• **TASK PROMPT**: Copy every line that contains the string "shoulder" from the entries below.

• **DATA RECORDS**:
####################
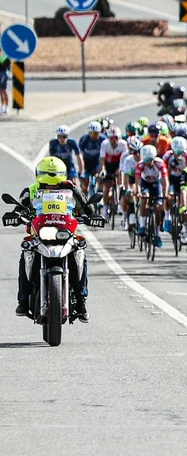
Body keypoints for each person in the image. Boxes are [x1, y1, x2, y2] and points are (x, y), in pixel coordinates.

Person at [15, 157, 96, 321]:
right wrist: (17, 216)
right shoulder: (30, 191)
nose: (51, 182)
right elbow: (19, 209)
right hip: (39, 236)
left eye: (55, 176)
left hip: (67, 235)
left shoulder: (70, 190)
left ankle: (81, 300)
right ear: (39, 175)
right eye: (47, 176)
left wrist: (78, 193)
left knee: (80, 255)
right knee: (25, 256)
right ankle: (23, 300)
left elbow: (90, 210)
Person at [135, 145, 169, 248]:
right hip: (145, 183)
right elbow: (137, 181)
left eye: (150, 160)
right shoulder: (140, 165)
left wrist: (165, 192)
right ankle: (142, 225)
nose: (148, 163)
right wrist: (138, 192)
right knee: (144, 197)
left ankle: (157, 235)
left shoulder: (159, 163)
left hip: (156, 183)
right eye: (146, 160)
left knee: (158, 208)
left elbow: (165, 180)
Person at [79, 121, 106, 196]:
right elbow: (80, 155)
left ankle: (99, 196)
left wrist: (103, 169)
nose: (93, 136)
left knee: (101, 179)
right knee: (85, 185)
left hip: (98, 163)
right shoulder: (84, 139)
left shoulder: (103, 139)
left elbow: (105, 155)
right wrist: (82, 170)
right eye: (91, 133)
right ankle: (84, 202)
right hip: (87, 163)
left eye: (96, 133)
####################
• **WRITTEN SOLUTION**:
right shoulder: (30, 191)
left shoulder: (70, 190)
right shoulder: (140, 165)
left shoulder: (159, 163)
right shoulder: (84, 139)
left shoulder: (103, 139)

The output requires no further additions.